Civil engineers need to hone their abilities to read people and communicate – the so-called soft skills, says Brent Darnell, Aff.M.ASCE, president and owner of Atlanta-based Brent Darnell International.
“These skills are no longer just nice to have. They’re must-haves. The industry is going toward more collaboration – integrated project delivery. So young engineers really need these skills,” Darnell said. “Technically speaking, these kids are brilliant. They’re much smarter than I ever tried to be – that’s just how they grew up. I think this [emotional intelligence] is the missing piece for a lot of them.”
Darnell shared his observations as a session presenter at the recent Emerging Leaders Alliance conference, organized by ELA’s nine partner societies to provide leadership development to a select group of engineers – including several ASCE members – from across disciplines.
Mark Koegel, P.E., ENV SP, M.ASCE, is at the point in his career arc where he taking on more leadership roles, having started a new job as a assistant project manager for Kleinfelder in Raleigh, NC.
Part of Darnell’s approach to developing emotional intelligence is to start with self-analysis. The emerging leaders at the conference took different tests and surveys in each session to determine certain characteristics about themselves. This training emphasizes that no type is better or worse, only that knowing yourself is necessary for success.
“All of us, we’re going through it together,” Koegel said. “We’re all ambitious. But the way people showed leadership or interacted with others was very different. There were both extroverts and introverts.”
Koegel tested out as an analytical type. “I need more information to make a decision,” he said. “So it takes me longer to make the decision.
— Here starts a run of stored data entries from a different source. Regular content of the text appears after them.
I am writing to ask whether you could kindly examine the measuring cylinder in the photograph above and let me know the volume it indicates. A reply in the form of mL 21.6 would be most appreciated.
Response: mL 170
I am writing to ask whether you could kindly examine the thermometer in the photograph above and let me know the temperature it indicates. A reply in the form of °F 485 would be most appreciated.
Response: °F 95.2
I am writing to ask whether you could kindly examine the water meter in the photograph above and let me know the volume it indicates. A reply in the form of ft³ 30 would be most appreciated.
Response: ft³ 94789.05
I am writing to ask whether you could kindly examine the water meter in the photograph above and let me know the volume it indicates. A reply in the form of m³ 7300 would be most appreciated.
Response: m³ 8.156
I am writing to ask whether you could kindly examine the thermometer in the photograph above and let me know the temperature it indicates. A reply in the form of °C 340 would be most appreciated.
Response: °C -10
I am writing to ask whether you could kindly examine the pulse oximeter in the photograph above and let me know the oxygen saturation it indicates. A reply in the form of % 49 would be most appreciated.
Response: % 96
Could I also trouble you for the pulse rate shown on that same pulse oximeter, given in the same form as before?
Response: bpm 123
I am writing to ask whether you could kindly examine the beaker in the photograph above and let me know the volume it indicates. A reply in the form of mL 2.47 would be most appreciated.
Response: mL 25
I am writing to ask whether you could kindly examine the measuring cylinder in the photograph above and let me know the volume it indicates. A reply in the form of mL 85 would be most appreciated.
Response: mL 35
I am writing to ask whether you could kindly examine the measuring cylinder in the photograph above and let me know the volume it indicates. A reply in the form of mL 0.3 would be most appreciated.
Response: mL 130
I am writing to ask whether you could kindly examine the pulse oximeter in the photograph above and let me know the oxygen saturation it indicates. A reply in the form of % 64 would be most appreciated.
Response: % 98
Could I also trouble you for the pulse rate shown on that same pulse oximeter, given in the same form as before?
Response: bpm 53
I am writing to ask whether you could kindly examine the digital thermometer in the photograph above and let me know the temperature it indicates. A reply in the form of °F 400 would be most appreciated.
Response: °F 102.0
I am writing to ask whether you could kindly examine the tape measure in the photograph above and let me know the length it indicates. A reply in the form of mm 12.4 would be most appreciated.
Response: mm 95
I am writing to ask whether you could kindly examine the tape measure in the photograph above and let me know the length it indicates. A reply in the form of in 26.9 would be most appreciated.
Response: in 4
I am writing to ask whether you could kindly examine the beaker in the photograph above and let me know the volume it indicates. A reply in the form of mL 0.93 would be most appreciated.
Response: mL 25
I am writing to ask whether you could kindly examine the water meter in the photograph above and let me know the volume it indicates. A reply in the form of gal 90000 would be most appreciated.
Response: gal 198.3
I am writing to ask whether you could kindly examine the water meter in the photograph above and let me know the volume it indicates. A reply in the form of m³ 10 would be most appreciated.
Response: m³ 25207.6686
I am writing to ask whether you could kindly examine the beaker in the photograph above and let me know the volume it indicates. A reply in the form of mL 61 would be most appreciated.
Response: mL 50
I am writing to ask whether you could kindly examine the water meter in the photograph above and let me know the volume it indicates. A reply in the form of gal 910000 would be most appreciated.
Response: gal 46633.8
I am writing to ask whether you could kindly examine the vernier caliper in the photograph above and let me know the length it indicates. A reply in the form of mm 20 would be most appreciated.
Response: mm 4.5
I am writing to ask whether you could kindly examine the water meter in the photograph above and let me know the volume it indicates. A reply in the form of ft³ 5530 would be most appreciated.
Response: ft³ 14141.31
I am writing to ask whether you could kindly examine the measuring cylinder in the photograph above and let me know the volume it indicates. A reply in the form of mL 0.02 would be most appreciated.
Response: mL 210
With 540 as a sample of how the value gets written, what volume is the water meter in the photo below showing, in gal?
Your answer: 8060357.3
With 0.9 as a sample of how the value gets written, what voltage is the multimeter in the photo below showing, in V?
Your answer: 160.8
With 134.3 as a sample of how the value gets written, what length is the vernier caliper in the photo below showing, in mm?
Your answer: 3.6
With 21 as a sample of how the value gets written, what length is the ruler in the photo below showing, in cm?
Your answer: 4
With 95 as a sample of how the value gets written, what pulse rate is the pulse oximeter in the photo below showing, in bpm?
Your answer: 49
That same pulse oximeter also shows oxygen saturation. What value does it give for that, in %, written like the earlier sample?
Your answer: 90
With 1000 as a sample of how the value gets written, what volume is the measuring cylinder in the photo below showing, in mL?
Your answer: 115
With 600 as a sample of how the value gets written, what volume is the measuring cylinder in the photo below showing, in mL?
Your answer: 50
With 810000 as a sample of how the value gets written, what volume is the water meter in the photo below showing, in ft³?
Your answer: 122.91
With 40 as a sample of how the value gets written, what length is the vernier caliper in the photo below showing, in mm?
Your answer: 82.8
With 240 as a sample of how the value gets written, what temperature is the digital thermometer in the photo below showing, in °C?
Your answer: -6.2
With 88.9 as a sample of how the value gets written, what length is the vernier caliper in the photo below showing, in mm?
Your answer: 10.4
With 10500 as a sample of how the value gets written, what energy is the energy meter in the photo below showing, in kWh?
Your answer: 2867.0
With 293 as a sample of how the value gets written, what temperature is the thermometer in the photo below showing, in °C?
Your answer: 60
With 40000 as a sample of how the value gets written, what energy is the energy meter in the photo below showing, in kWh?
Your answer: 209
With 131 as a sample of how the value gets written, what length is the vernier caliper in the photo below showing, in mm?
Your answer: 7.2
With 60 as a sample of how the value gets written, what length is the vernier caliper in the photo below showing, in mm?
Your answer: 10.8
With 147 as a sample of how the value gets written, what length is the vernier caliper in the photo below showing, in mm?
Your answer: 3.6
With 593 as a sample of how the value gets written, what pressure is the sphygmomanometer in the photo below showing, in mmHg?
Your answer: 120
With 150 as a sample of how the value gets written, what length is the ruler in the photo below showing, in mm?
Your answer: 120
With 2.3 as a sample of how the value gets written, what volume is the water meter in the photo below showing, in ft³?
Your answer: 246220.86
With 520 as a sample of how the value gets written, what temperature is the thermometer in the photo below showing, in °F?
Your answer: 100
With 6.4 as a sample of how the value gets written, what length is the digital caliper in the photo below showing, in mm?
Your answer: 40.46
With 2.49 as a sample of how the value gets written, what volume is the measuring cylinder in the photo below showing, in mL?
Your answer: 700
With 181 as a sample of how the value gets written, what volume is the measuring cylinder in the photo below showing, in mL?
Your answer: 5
Others just trust their gut and need to learn to get more information first.”
Diana Hasegan, P.E., ENV SP, M.ASCE, is ahead of the curve in her career. A project manager for Osborn Consulting and the 2017 Seattle Section President-Elect, she is among the youngest Section officers in ASCE. She took the ELA conference’s leadership development message to heart.
“If you want to be a good leader, you need to treat others how they like to be treated, rather than how you like to be treated,” Hasegan said. “I don’t know if there is an exact prescription for everyone, but it’s just important to be more aware of people – understanding that each person is coming from a unique perspective.”